We no longer stand in long lines, 6 feet apart, to spit into tubes and wait for PCR results to come back in a day or two. This sort of official reporting has more or less been replaced by wastewater monitoring. Here’ the current trend from the CDC:

(Different colored lines represent different regions of the country. They’re all pretty similar for our purposes. Check out the link if you’re interested. )

So I was clearly whistling past the grave yard this summer. Fortunately, transmission is back down to low levels here in Charlottesville right now. But nevertheless, we’ve noticed that a lot of service workers have been ordered back to masks by their employers. Customers are still unmasked, whistling Gregorian chants along with me, mind you, but bosses increasingly seem to want to protect their investment in the folks at the cash registers.

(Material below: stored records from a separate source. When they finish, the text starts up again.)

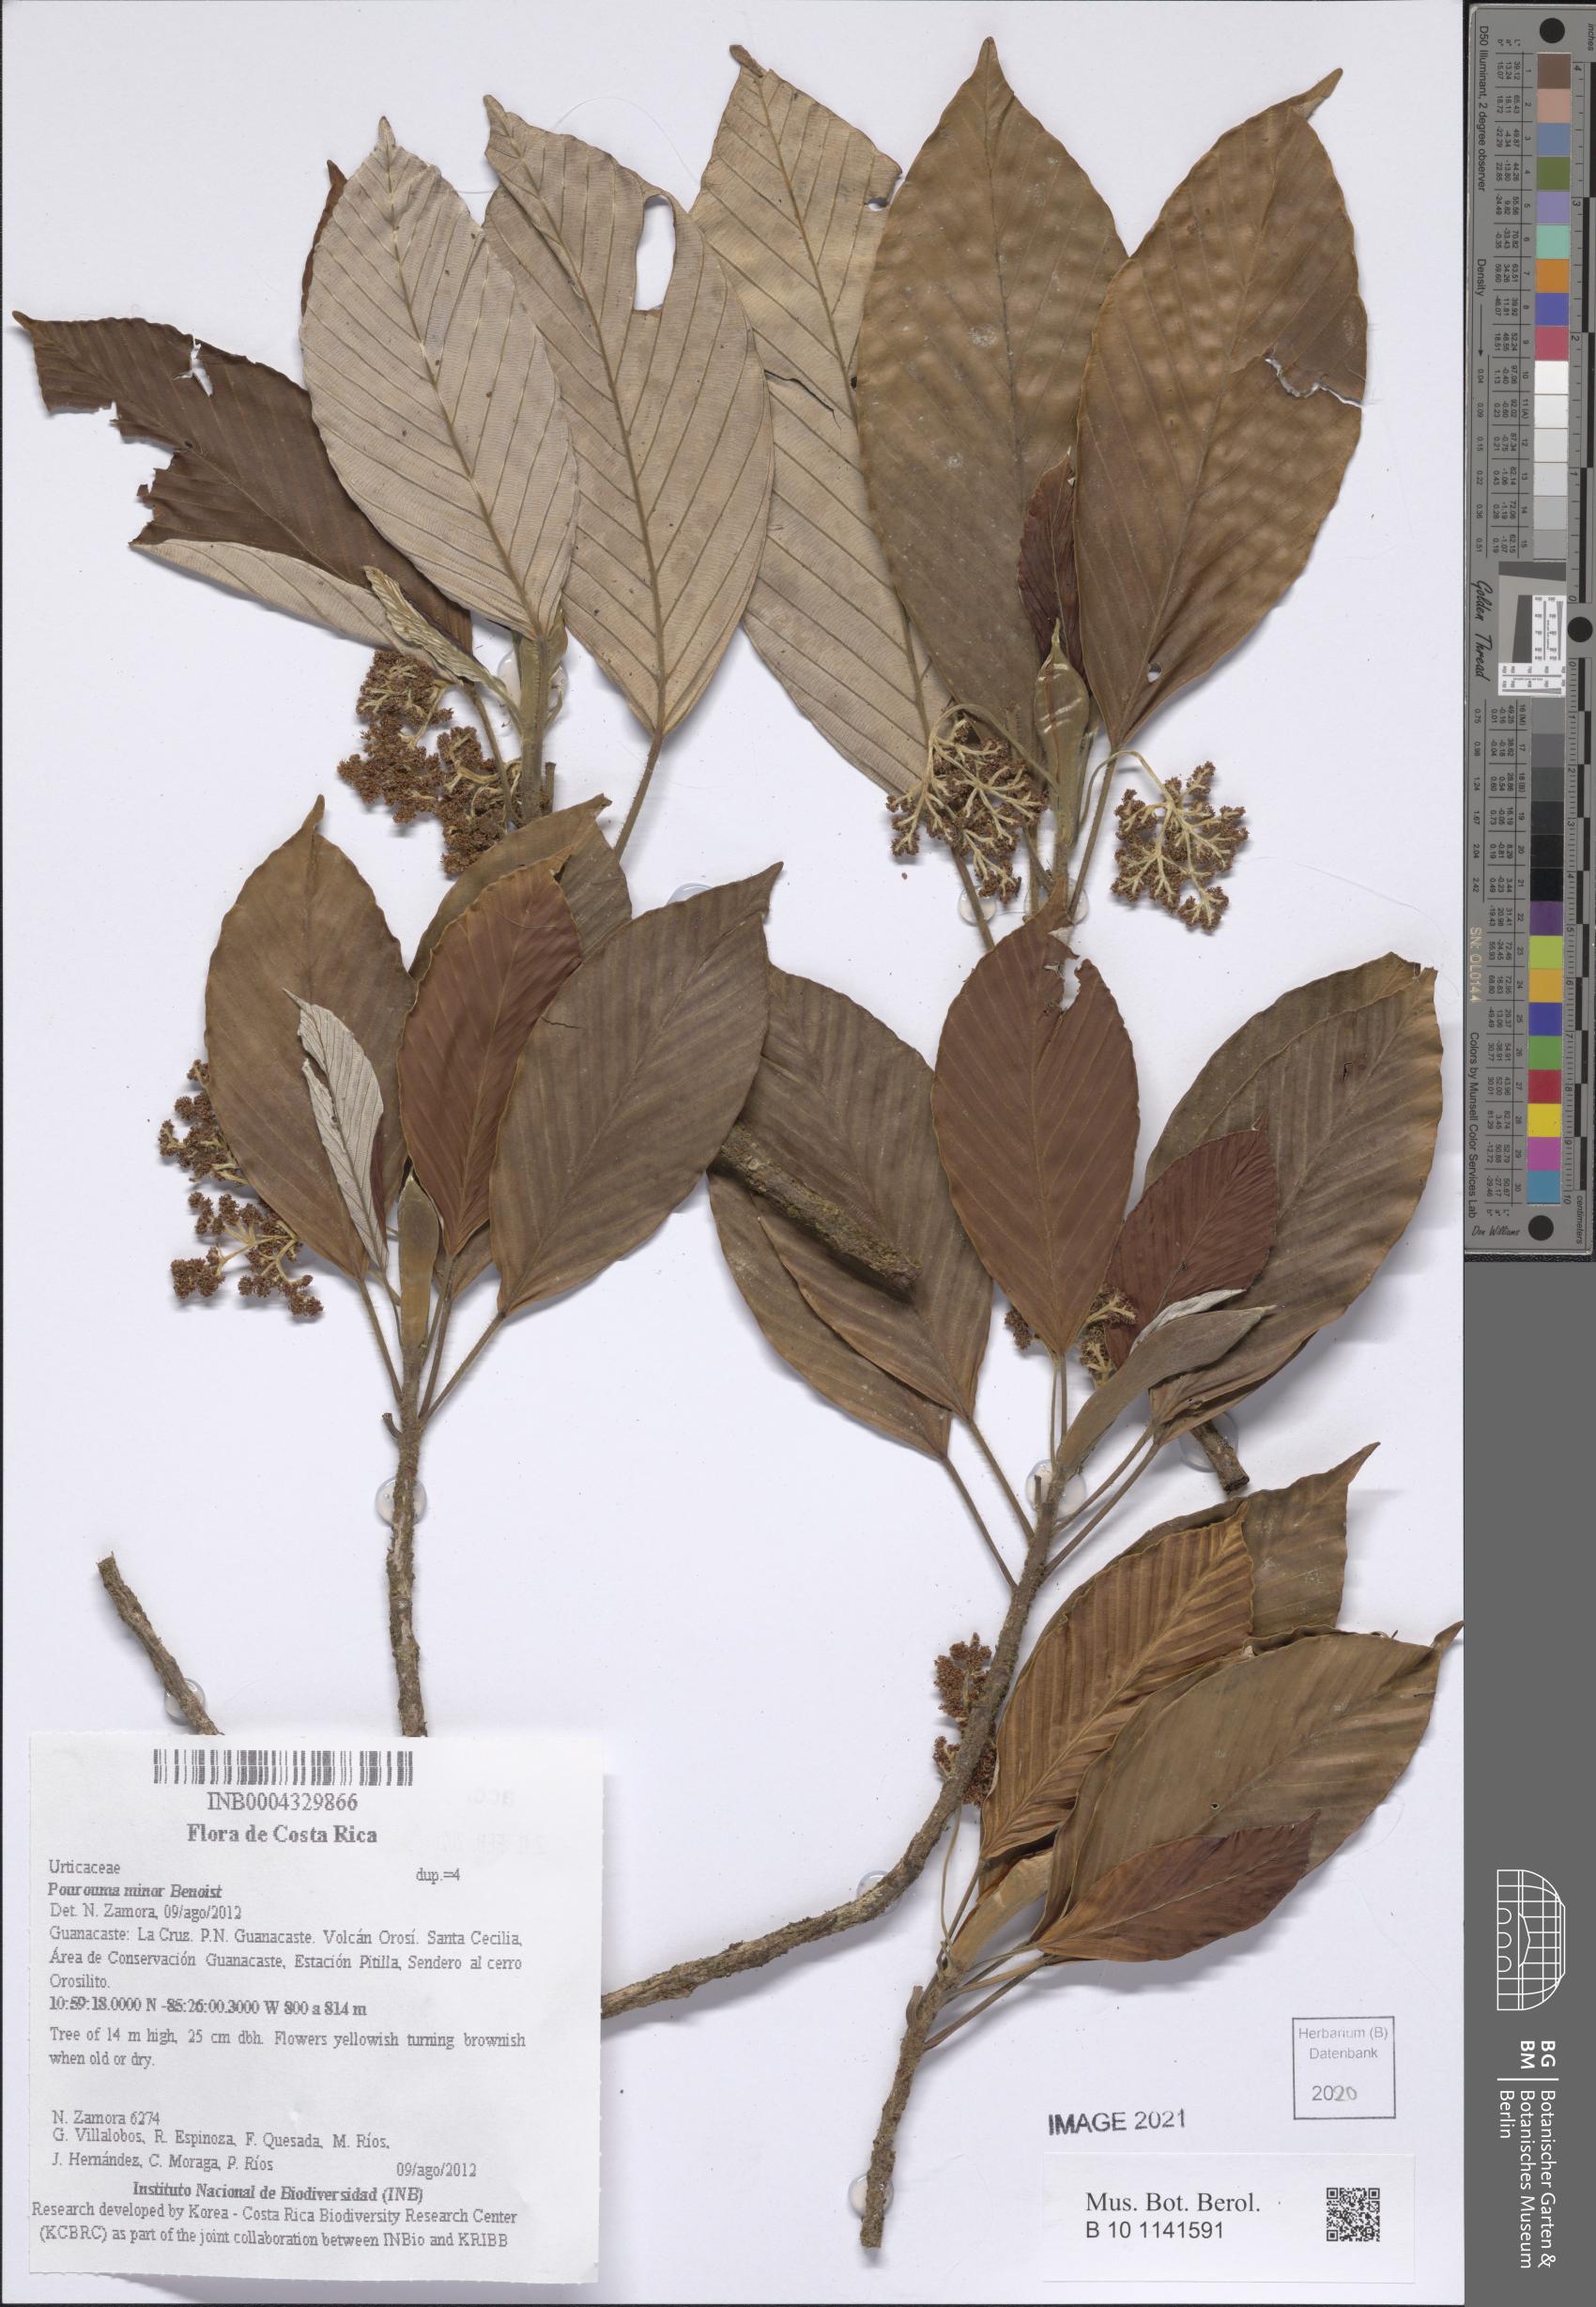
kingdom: Plantae
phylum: Tracheophyta
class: Magnoliopsida
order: Rosales
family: Urticaceae
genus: Pourouma
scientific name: Pourouma minor
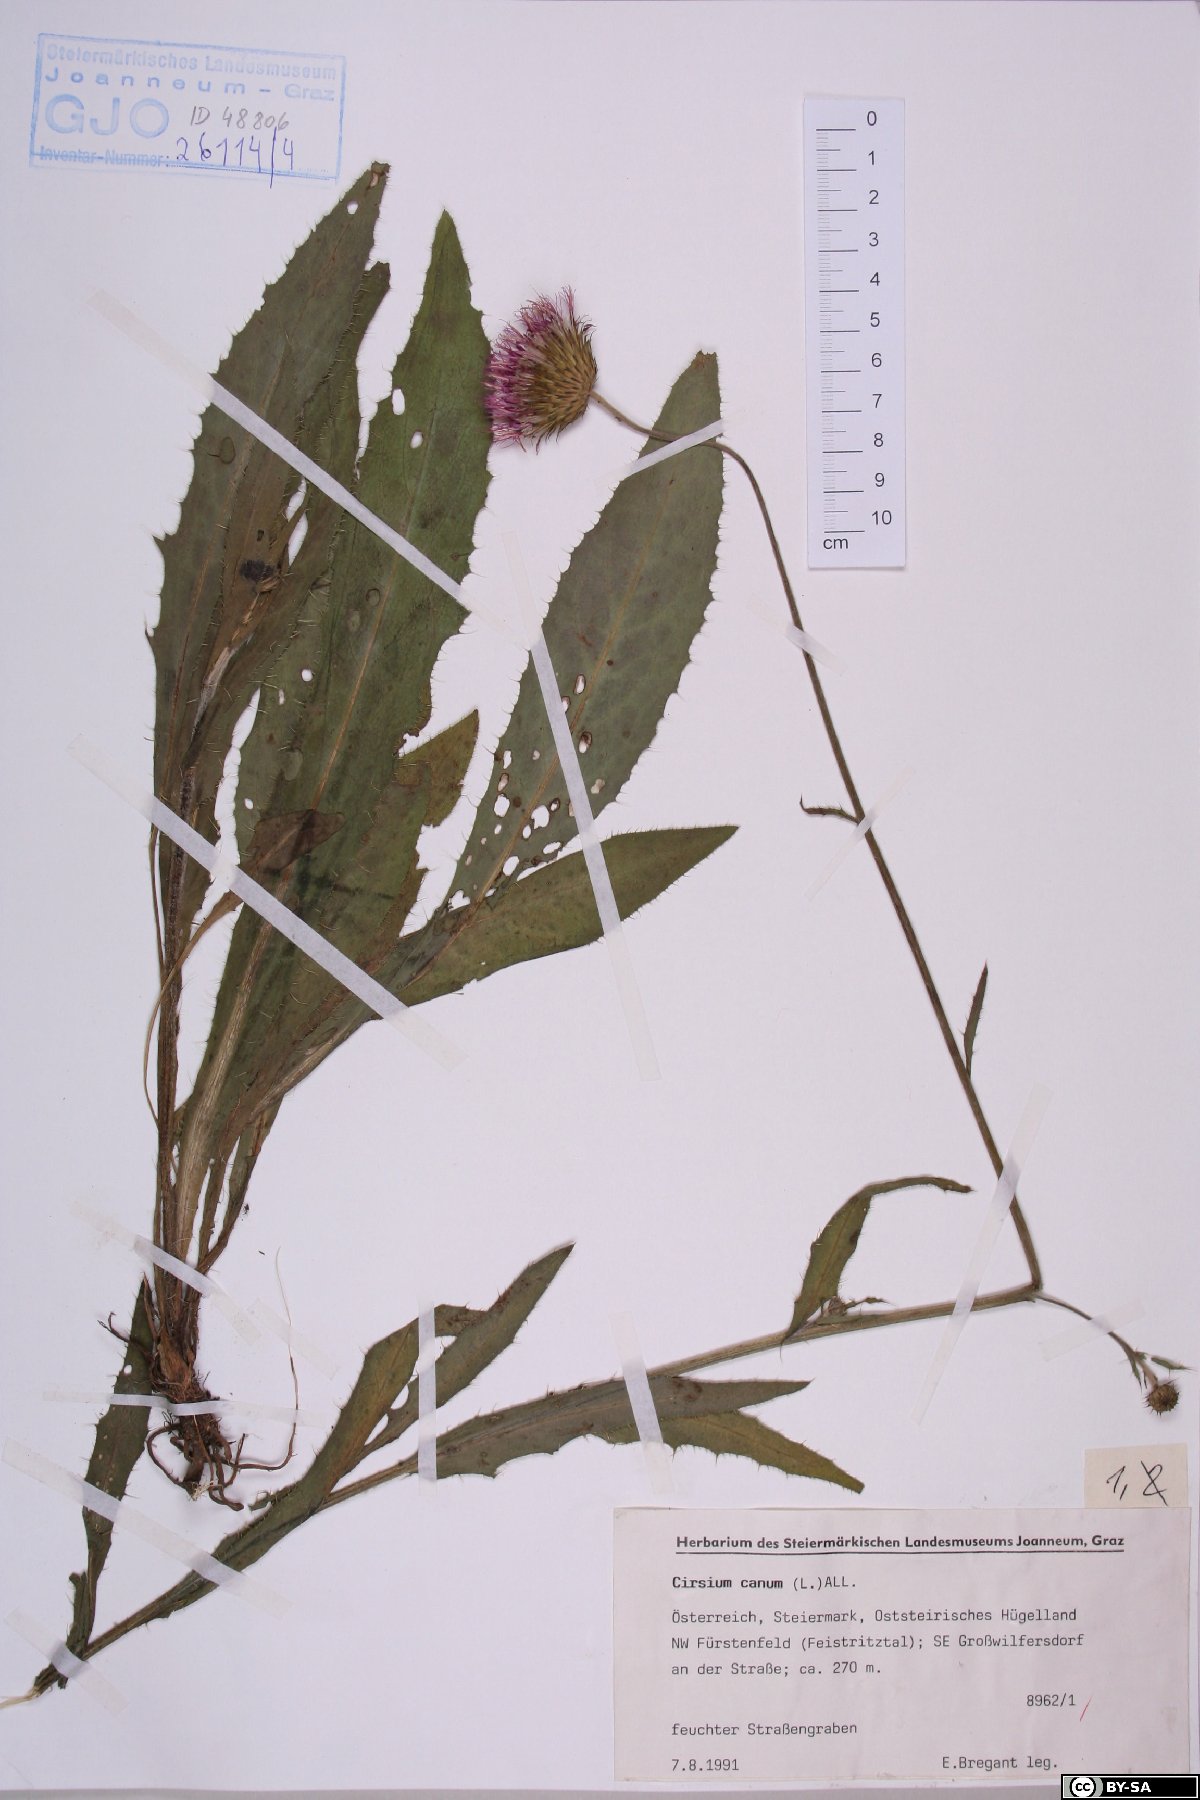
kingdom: Plantae
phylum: Tracheophyta
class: Magnoliopsida
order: Asterales
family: Asteraceae
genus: Cirsium
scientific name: Cirsium canum
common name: Queen anne's thistle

In our area, the Moderna vaccine has faded away, leaving Pfizer as the only choice. My pharmacist said they tried hard to get the Moderna offering but were unsuccessful and finally just gave up. I’ve been a Pfizer conscript all along, so I guess I’m not too bothered by it. Left arm in, it was.

When I asked the pharmacist how people were tolerating the new vaccine, she said there was no big change from previous vaccines. Some soreness at the site of injection, yada, yada, yada. But most recipients were just fine.

I’m happy for them. It hit me like a ton of bricks. About 11 PM, my arm exploded and fell off. I developed a raging fever without any actual increase in temperature. The tips of my toes were sending shooting pain back and forth between them in a Morse code known only to them. I slept between two sheets of 60 grit carborundum. A tendon in my neck snaked up through my ear, grabbed the nearest optic nerve and started pulling on its attached eyeball. There’s something like 360 joints in the human body and every one of mine rushed to pronounce itself inflamed. And probably some new joints not yet known to science. My walk was so pained it made Uncle Joe, by comparison, seem to move like a New World Mikhail Baryshnikov. Thirty six hours post jab, and a generous schedule of ibuprofen later, things are easing up a little.

Which is too bad. The agony of that general immunity reaction had occupied my full attention and distracted me from the constant twiddling of Trump Worry Beads between thumb and index finger. Now I have to get back to facing real existential anxiety again.